A devolução de uma criança adotada após longo período e sem motivo justo é uma forma de violência, já que o menor é rejeitado por mais uma família. Por isso, configura abuso de direito dos adotantes, que não podem simplesmente desistir da adoção no momento que lhes for mais conveniente. A devolução só é normal quando o estágio de convivência ainda for inicial.
Assim, a 7ª Câmara de Direito Privado do Tribunal de Justiça de São Paulo condenou um homem e uma mulher a pagar indenização por danos morais no valor de R$ 15 mil a um menor que permaneceu sob guarda provisória do casal durante um ano e sete meses antes da desistência.
Hoje com 15 anos, o adolescente tinha 11 anos quando foi colocado sob a guarda provisória de uma auxiliar de enfermagem e um operário da construção civil.
Após 19 meses de convivência, o casal declarou que não desejava prosseguir com a adoção.

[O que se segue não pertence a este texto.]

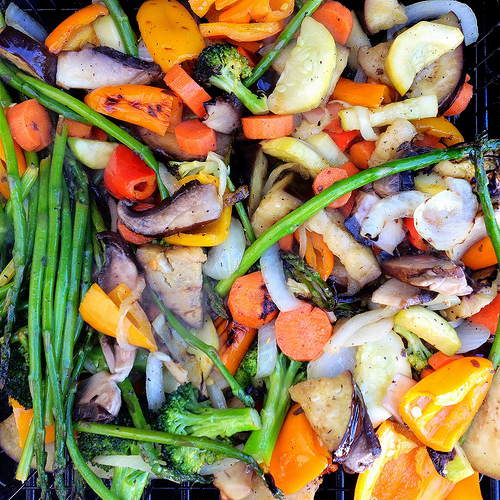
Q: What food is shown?
A: Stir fry.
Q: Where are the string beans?
A: By the carrots.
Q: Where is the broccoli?
A: In the stir fry.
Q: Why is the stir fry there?
A: To cook.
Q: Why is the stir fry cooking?
A: To eat.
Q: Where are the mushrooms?
A: In the stir fry.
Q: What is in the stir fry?
A: Vegetables.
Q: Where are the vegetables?
A: In the stir fry.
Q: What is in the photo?
A: Food.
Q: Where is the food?
A: In a group.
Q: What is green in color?
A: The food.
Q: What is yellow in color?
A: The food.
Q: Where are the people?
A: None in photo.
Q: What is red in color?
A: The food.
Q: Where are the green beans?
A: In the food.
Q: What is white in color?
A: The onion.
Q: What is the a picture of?
A: Stir fry.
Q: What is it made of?
A: Vegetables.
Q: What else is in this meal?
A: Fish.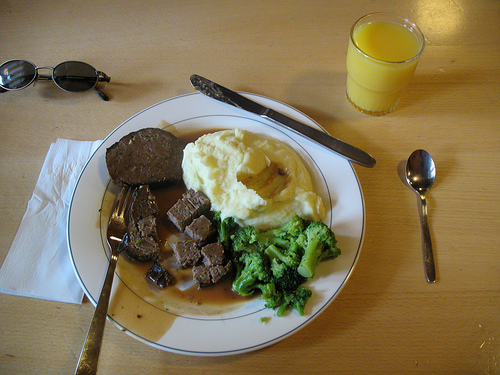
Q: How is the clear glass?
A: Full.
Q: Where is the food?
A: On the plate.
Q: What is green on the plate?
A: Broccoli.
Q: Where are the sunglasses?
A: On the table.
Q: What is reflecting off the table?
A: Light.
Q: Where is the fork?
A: On the plate.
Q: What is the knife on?
A: The plate.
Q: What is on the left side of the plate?
A: A napkin.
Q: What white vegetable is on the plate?
A: Mashed potatoes.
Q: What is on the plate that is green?
A: Broccoli.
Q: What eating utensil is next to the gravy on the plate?
A: A fork.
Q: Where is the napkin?
A: On the table.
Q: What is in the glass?
A: Orange juice.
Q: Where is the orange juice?
A: In the glass.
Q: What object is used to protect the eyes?
A: Sunglasses.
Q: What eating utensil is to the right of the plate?
A: A spoon.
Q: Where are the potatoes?
A: On the plate.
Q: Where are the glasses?
A: On the table.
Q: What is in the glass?
A: Juice.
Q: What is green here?
A: Broccoli.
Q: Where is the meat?
A: On the plate.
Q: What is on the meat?
A: Gravy.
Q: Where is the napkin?
A: By the plate.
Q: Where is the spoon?
A: On the table.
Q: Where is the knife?
A: On the plate.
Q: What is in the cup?
A: Orange juice.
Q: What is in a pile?
A: Potatoes.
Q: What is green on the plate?
A: Broccoli.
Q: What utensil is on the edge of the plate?
A: Knife.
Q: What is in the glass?
A: Juice.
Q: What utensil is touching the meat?
A: Fork.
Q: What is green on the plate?
A: Broccoli.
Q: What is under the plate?
A: A napkin.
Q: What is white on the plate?
A: Potatoes.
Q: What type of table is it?
A: Wooden.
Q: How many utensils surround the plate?
A: 3.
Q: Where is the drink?
A: Above the plate.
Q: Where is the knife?
A: On the plate.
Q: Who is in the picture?
A: No one.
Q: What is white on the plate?
A: Mashed Potatoes.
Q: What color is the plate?
A: White.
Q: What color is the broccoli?
A: Green.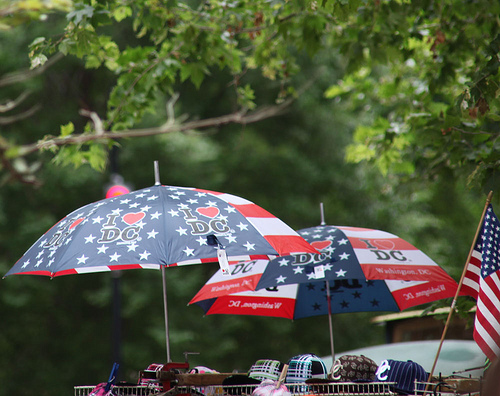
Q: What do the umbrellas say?
A: I love DC.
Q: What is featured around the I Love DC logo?
A: Blue and white stars.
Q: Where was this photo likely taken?
A: Washington D.C.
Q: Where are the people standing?
A: Under the umbrellas.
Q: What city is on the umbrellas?
A: D.C.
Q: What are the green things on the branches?
A: Leaves.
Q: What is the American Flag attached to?
A: Stick.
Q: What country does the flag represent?
A: USA.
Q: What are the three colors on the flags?
A: Red, white and blue.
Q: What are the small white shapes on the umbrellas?
A: Stars.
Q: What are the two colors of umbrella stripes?
A: Red and white.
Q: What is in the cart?
A: Caps.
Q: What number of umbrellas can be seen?
A: Two.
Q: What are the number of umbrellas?
A: 2.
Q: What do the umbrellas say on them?
A: I (heart) DC.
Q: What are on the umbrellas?
A: Stars and stripes.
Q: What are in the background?
A: Trees.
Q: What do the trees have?
A: Green leaves.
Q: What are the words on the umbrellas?
A: I love DC.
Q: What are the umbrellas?
A: Red, white, and blue.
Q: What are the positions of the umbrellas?
A: Upright.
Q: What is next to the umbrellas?
A: An American flag.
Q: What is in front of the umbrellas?
A: Hats are in front of umbrellas.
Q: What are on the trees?
A: There are leaves on the tree.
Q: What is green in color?
A: The trees leaves.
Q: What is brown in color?
A: The flags handle.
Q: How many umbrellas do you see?
A: 2.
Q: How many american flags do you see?
A: 1.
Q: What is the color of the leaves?
A: Green.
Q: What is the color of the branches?
A: Brown.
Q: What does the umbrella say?
A: I love DC.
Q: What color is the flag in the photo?
A: Red, white, and blue.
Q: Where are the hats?
A: Below the umbrellas.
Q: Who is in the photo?
A: No one.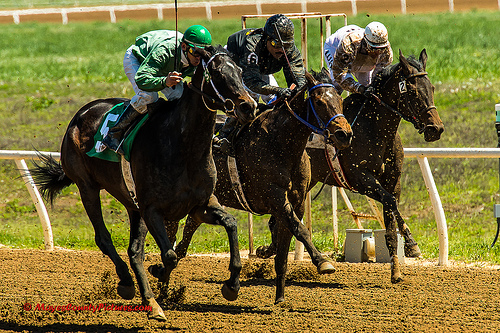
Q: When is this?
A: Daytime.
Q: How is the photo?
A: Clear.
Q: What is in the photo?
A: Horses.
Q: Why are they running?
A: Racing.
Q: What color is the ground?
A: Brown.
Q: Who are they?
A: Racers.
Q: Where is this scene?
A: On a horse race track.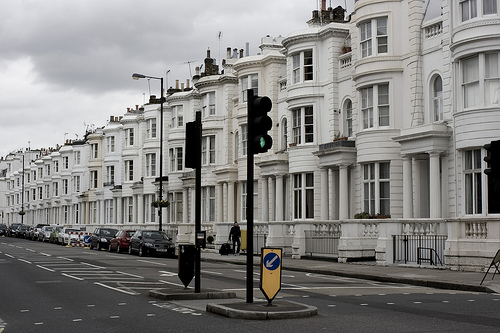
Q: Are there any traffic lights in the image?
A: Yes, there is a traffic light.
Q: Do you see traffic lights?
A: Yes, there is a traffic light.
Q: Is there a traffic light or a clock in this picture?
A: Yes, there is a traffic light.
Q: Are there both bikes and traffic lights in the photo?
A: No, there is a traffic light but no bikes.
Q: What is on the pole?
A: The traffic light is on the pole.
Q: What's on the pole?
A: The traffic light is on the pole.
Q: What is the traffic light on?
A: The traffic light is on the pole.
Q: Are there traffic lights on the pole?
A: Yes, there is a traffic light on the pole.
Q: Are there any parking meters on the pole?
A: No, there is a traffic light on the pole.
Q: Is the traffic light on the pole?
A: Yes, the traffic light is on the pole.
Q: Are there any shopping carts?
A: No, there are no shopping carts.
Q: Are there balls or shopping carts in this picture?
A: No, there are no shopping carts or balls.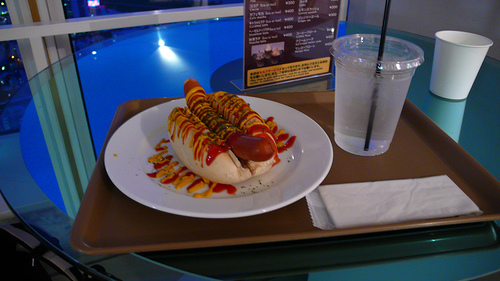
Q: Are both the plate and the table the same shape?
A: Yes, both the plate and the table are round.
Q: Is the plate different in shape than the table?
A: No, both the plate and the table are round.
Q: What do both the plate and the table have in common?
A: The shape, both the plate and the table are round.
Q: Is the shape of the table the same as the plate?
A: Yes, both the table and the plate are round.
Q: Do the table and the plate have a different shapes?
A: No, both the table and the plate are round.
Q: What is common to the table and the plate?
A: The shape, both the table and the plate are round.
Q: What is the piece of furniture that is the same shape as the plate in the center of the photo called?
A: The piece of furniture is a table.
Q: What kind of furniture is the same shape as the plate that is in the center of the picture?
A: The table is the same shape as the plate.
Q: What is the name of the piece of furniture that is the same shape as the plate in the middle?
A: The piece of furniture is a table.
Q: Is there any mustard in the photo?
A: Yes, there is mustard.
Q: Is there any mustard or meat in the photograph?
A: Yes, there is mustard.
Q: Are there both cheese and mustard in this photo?
A: No, there is mustard but no cheese.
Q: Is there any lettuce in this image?
A: No, there is no lettuce.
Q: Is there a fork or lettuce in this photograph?
A: No, there are no lettuce or forks.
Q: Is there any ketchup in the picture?
A: Yes, there is ketchup.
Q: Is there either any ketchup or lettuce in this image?
A: Yes, there is ketchup.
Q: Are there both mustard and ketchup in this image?
A: Yes, there are both ketchup and mustard.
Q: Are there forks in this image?
A: No, there are no forks.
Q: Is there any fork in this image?
A: No, there are no forks.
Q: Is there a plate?
A: Yes, there is a plate.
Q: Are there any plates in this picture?
A: Yes, there is a plate.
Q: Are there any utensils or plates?
A: Yes, there is a plate.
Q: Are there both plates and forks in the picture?
A: No, there is a plate but no forks.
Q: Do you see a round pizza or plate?
A: Yes, there is a round plate.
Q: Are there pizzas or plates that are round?
A: Yes, the plate is round.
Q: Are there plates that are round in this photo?
A: Yes, there is a round plate.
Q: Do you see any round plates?
A: Yes, there is a round plate.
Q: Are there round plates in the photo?
A: Yes, there is a round plate.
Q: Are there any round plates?
A: Yes, there is a round plate.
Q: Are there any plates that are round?
A: Yes, there is a plate that is round.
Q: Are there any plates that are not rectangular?
A: Yes, there is a round plate.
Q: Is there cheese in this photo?
A: No, there is no cheese.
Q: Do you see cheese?
A: No, there is no cheese.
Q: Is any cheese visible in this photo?
A: No, there is no cheese.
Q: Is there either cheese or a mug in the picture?
A: No, there are no cheese or mugs.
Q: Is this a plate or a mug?
A: This is a plate.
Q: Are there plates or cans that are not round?
A: No, there is a plate but it is round.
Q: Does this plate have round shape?
A: Yes, the plate is round.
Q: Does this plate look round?
A: Yes, the plate is round.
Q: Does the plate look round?
A: Yes, the plate is round.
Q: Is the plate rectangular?
A: No, the plate is round.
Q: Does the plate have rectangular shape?
A: No, the plate is round.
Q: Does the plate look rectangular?
A: No, the plate is round.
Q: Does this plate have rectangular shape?
A: No, the plate is round.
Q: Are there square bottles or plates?
A: No, there is a plate but it is round.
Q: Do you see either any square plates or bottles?
A: No, there is a plate but it is round.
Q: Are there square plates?
A: No, there is a plate but it is round.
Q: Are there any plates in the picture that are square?
A: No, there is a plate but it is round.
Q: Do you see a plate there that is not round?
A: No, there is a plate but it is round.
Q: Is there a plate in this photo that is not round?
A: No, there is a plate but it is round.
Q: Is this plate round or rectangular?
A: The plate is round.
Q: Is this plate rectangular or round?
A: The plate is round.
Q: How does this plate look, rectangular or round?
A: The plate is round.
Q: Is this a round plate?
A: Yes, this is a round plate.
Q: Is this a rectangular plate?
A: No, this is a round plate.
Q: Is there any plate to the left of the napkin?
A: Yes, there is a plate to the left of the napkin.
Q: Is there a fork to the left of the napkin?
A: No, there is a plate to the left of the napkin.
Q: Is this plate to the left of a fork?
A: No, the plate is to the left of the napkin.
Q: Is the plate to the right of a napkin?
A: No, the plate is to the left of a napkin.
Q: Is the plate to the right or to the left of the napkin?
A: The plate is to the left of the napkin.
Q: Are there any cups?
A: Yes, there is a cup.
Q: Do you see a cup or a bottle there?
A: Yes, there is a cup.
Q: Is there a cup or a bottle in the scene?
A: Yes, there is a cup.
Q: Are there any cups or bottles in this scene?
A: Yes, there is a cup.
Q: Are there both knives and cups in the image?
A: No, there is a cup but no knives.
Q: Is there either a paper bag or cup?
A: Yes, there is a paper cup.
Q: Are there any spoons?
A: No, there are no spoons.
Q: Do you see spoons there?
A: No, there are no spoons.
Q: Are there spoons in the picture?
A: No, there are no spoons.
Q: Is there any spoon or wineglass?
A: No, there are no spoons or wine glasses.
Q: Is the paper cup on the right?
A: Yes, the cup is on the right of the image.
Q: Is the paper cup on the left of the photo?
A: No, the cup is on the right of the image.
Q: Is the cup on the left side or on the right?
A: The cup is on the right of the image.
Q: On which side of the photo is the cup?
A: The cup is on the right of the image.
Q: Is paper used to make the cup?
A: Yes, the cup is made of paper.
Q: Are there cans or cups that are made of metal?
A: No, there is a cup but it is made of paper.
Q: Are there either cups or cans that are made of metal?
A: No, there is a cup but it is made of paper.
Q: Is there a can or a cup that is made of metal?
A: No, there is a cup but it is made of paper.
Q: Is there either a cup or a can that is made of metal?
A: No, there is a cup but it is made of paper.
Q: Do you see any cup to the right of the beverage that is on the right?
A: Yes, there is a cup to the right of the beverage.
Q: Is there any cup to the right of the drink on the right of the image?
A: Yes, there is a cup to the right of the beverage.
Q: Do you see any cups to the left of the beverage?
A: No, the cup is to the right of the beverage.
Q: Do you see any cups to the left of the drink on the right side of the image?
A: No, the cup is to the right of the beverage.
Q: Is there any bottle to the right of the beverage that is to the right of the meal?
A: No, there is a cup to the right of the beverage.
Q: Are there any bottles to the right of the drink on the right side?
A: No, there is a cup to the right of the beverage.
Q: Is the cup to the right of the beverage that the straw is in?
A: Yes, the cup is to the right of the beverage.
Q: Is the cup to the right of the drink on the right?
A: Yes, the cup is to the right of the beverage.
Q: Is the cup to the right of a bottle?
A: No, the cup is to the right of the beverage.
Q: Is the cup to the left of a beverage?
A: No, the cup is to the right of a beverage.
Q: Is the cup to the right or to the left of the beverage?
A: The cup is to the right of the beverage.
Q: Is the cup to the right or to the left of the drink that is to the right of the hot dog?
A: The cup is to the right of the beverage.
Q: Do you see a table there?
A: Yes, there is a table.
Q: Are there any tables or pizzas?
A: Yes, there is a table.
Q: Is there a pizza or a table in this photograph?
A: Yes, there is a table.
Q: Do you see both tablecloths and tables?
A: No, there is a table but no tablecloths.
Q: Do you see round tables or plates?
A: Yes, there is a round table.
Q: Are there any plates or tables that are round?
A: Yes, the table is round.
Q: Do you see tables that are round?
A: Yes, there is a round table.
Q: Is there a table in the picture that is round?
A: Yes, there is a table that is round.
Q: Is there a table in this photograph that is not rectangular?
A: Yes, there is a round table.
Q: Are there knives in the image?
A: No, there are no knives.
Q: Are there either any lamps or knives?
A: No, there are no knives or lamps.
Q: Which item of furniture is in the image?
A: The piece of furniture is a table.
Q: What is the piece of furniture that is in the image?
A: The piece of furniture is a table.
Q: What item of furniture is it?
A: The piece of furniture is a table.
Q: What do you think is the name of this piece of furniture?
A: This is a table.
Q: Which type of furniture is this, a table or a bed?
A: This is a table.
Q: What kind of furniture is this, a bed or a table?
A: This is a table.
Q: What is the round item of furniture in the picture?
A: The piece of furniture is a table.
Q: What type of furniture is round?
A: The furniture is a table.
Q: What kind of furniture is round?
A: The furniture is a table.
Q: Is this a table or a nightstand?
A: This is a table.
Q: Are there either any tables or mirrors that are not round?
A: No, there is a table but it is round.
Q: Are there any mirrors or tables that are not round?
A: No, there is a table but it is round.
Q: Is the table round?
A: Yes, the table is round.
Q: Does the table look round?
A: Yes, the table is round.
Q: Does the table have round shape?
A: Yes, the table is round.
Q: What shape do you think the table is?
A: The table is round.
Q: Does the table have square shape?
A: No, the table is round.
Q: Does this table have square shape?
A: No, the table is round.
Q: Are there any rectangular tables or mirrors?
A: No, there is a table but it is round.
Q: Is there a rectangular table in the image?
A: No, there is a table but it is round.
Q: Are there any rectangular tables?
A: No, there is a table but it is round.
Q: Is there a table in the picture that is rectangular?
A: No, there is a table but it is round.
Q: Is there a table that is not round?
A: No, there is a table but it is round.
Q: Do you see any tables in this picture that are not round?
A: No, there is a table but it is round.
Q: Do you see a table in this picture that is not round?
A: No, there is a table but it is round.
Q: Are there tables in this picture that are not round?
A: No, there is a table but it is round.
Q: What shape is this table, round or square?
A: The table is round.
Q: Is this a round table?
A: Yes, this is a round table.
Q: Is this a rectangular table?
A: No, this is a round table.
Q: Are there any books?
A: No, there are no books.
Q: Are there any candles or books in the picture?
A: No, there are no books or candles.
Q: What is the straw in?
A: The straw is in the beverage.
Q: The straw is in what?
A: The straw is in the beverage.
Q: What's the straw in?
A: The straw is in the beverage.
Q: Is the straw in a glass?
A: No, the straw is in the beverage.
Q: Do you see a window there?
A: Yes, there is a window.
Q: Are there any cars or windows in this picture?
A: Yes, there is a window.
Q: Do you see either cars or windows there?
A: Yes, there is a window.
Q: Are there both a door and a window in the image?
A: No, there is a window but no doors.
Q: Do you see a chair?
A: No, there are no chairs.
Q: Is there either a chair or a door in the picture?
A: No, there are no chairs or doors.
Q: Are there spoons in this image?
A: No, there are no spoons.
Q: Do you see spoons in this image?
A: No, there are no spoons.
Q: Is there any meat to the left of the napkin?
A: No, there is meal to the left of the napkin.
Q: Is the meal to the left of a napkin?
A: Yes, the meal is to the left of a napkin.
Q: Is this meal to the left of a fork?
A: No, the meal is to the left of a napkin.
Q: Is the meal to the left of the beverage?
A: Yes, the meal is to the left of the beverage.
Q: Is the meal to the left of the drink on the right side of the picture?
A: Yes, the meal is to the left of the beverage.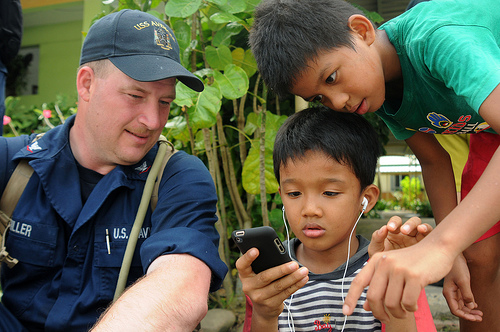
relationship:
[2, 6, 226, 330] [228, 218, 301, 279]
sailor looking phone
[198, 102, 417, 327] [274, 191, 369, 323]
boy wearing earbuds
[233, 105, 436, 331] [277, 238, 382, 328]
boy in shirt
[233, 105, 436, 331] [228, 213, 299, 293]
boy looking at phone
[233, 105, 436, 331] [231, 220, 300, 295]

Eles alegaram que a criança não correspondia ao perfil desejado e apontaram como motivos seus muitos problemas de saúde e comportamentais.
O Ministério Público paulista, então, acionou a Justiça e a Vara Única de Getulina (SP) estipulou a indenização.
Em recurso ao TJ-SP, os adotantes alegaram que, durante o convívio, o menor se revelou arredio e demonstrou problemas de comportamento na escola, além de ter atitudes sexualizadas em relação à mulher e à filha do casal.
Eles ainda sustentaram que a desistência tardia aconteceu devido à duração do processo, com intervenção do MP, mas que a manifestação da vontade de interromper a adoção foi feita na primeira oportunidade.
O casal disse não ter sido orientado sobre as limitações da criança. Por isso, não estavam preparados para recebê-la.
Fundamentação
O juiz convocado Ademir Modesto de Souza, relator do caso no TJ-SP, constatou que os réus foram informados sobre as condições de saúde e aprendizagem do menor logo quando foram contatados sobre a possibilidade de adoção. Após o primeiro contato com a criança, o alerta foi reforçado. Mesmo assim, eles expressaram interesse em continuar com o processo de aproximação e, na sequência, em inserir a criança no ambiente familiar.
O casal também demonstrou a intenção de oferecer cuidados, garantir a continuidade do tratamento psiquiátrico, incluir o menor no plano de saúde da família e proporcionar um suporte maior de aprendizagem.
Na visão de Souza, os réus não foram “mal orientados quanto às circunstâncias de saúde do adolescente”.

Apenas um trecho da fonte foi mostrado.